Vendredi dernier, le Comité permanent des secrétaires à l’éducation s’est réuni pour évaluer la rentrée scolaire 2020-2021.

L’école catholique fait déjà un premier bilan après la rentrée 2020-2021. Tel est l’objet de la rencontre du Comité permanent des secrétaires à l’éducation, instance placée sous l’autorité de la Conférence épiscopale nationale du Cameroun. Vendredi dernier, ils sont venus des différents diocèses du Cameroun pour discuter des aspects pédagogiques, financier, post et périscolaires, administratif de l’école. Pour conduire les travaux, l’abbé Benoît Marie Ndongo Andegue, « Notre école catholique évolue dans un environnement en mutations rapides où la culture ambiante est le plus souvent aux antipodes des visées de son projet éducatif », va-t-il relevé à l’ouverture des travaux.
En effet, l’école fait face à de nombreux défis au Cameroun. D’abord, Boko Haram dans l’Extrême-Nord, puis les crises socio-politiques dans les régions du Nord-Ouest et du Sud-Ouest, sans compter la pandémie du Covid-19. Des crises dont l’impact se fait ressentir immédiatement dans le secteur de l’éducation. A Garoua, l’archidiocèse compte 12 maternelles, 24 écoles primaires et 5 collèges. Sur place, les parents ne se pressent pas toujours pour les frais de pension. « La plupart de nos écoles sont dans des zones reculées où les parents n’ont pas assez de moyens pour payer l’écolage. Donc, ce sont les écoles situées au cœur de la ville qui font le gros pour rassembler les moyens afin de rémunérer les enseignants travaillant dans ces zones », souligne l’abbé Simon Temga, secrétaire à l’éducation dans cet archidiocèse.
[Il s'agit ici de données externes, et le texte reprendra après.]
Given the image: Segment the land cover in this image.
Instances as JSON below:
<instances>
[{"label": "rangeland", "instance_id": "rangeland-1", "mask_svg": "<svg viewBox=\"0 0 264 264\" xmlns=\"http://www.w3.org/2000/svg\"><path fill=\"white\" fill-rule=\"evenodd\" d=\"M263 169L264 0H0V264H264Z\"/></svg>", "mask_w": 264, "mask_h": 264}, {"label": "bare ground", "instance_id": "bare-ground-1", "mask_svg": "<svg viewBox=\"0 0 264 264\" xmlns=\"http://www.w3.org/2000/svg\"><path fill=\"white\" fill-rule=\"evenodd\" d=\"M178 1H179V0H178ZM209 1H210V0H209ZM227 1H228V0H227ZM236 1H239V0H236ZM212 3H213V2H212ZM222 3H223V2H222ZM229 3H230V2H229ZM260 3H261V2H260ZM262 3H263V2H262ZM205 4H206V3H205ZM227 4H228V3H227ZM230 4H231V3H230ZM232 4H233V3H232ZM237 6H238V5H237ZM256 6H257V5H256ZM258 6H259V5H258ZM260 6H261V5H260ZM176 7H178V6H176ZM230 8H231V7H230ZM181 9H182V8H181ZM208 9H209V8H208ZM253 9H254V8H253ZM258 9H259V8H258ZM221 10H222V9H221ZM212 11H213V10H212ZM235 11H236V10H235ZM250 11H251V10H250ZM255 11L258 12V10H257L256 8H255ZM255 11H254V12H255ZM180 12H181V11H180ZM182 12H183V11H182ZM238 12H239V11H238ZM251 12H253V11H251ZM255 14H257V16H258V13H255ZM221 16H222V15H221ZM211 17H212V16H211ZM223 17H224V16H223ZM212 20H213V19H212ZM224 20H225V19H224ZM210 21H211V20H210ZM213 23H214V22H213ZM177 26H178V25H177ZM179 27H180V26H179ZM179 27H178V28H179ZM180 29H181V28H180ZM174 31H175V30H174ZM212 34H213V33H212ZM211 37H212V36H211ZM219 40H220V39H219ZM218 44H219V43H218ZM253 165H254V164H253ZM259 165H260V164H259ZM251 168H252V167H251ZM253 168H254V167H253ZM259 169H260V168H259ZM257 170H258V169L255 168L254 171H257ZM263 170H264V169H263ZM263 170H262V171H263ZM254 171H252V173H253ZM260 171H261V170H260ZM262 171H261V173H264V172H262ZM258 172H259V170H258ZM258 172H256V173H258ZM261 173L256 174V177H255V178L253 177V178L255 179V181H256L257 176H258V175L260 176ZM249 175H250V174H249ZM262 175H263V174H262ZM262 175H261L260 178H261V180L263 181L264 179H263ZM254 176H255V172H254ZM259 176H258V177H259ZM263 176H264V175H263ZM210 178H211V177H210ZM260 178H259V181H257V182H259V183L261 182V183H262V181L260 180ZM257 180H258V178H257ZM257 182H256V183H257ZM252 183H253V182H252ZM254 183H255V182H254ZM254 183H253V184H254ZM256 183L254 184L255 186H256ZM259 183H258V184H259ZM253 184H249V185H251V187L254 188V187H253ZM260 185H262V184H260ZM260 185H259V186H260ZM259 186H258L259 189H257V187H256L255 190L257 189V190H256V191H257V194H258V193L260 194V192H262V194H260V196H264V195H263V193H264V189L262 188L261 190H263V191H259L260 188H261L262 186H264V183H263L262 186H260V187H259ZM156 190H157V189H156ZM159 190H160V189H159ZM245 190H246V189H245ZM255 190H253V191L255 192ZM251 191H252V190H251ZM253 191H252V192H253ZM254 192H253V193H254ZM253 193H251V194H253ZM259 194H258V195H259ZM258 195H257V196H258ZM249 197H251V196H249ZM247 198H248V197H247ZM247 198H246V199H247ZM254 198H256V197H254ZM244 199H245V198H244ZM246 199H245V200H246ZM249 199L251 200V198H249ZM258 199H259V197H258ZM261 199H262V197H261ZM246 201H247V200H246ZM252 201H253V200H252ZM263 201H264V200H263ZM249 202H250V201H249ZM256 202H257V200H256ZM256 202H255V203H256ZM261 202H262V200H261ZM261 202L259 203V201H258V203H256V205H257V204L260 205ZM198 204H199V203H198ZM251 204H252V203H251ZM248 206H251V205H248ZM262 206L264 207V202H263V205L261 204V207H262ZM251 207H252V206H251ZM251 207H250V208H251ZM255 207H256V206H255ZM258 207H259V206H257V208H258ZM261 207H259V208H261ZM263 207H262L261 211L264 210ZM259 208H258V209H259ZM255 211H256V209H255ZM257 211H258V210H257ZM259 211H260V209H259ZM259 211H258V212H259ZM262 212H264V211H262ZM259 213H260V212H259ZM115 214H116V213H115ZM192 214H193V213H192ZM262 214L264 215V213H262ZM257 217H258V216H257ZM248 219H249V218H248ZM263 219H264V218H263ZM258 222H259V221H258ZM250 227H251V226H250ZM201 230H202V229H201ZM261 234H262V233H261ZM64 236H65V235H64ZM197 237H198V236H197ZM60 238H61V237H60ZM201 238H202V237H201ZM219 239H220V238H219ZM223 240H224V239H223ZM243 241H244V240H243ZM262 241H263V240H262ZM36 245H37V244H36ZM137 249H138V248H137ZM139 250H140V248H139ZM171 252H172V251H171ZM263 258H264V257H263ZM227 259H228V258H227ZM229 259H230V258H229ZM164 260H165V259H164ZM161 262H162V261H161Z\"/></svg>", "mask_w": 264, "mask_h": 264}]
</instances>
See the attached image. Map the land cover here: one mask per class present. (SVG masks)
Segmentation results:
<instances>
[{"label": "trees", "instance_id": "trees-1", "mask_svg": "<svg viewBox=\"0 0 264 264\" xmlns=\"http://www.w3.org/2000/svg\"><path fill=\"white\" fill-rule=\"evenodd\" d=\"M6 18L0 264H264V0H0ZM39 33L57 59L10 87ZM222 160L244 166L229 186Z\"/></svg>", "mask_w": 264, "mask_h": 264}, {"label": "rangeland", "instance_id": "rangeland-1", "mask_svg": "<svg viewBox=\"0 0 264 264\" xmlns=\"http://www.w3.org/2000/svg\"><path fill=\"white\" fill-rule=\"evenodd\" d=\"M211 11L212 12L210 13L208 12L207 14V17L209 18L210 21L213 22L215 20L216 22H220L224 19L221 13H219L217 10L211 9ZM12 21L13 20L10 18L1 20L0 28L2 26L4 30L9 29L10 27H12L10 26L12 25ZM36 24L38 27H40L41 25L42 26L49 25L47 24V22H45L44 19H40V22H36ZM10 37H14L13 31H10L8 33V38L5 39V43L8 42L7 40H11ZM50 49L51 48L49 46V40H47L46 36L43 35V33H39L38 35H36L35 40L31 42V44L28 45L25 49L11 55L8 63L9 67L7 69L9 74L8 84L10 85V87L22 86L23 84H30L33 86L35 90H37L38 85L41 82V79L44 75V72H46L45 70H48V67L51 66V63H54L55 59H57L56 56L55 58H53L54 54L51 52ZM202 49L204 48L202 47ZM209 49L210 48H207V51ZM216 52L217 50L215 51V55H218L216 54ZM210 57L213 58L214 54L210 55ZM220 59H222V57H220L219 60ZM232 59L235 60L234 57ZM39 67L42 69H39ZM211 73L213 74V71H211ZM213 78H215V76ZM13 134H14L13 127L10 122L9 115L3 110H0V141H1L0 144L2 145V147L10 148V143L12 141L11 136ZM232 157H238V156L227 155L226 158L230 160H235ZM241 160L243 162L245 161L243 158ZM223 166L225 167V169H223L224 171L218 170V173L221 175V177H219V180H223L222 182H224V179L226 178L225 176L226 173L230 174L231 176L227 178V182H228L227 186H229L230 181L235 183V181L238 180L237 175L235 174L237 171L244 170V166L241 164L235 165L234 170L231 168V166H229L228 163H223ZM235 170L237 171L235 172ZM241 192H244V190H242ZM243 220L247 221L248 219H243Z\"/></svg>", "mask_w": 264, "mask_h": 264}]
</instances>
La situation n’est pas plus élogieuse dans le diocèse de Kumba. A en croire l’abbé Jude Esua, secrétaire à l’éducation, plus de la moitié des établissements sont désormais à l’arrêt à cause de la crise socio-politique. « Nous avons 66 écoles dont 17 écoles maternelles, 43 primaires et six établissements secondaires. Actuellement, seules 9 écoles maternelles, 13 du primaire et cinq dans le secondaire fonctionnent encore », déplore-t-il. Autant que les parents vivent dans la peur. « Nous demandons aux parents d’avoir le courage d’envoyer leurs enfants à l’école. Surtout si nous les connaissons, nous les encourageons personnellement, parce que c’est un droit pour l’enfant. Les années antérieures ont été difficiles parce que certains élèves avancent sans avoir les rudiments nécessaires pour certains niveaux. Beaucoup payent vraiment petit à petit la pension parce qu’ils se disent qu’ils partiront à tout moment », ajoute-t-il. Autant de défis dont les membres de ce comité ont échangé vendredi dernier pour trouver des solutions adaptées en fonction des contextes.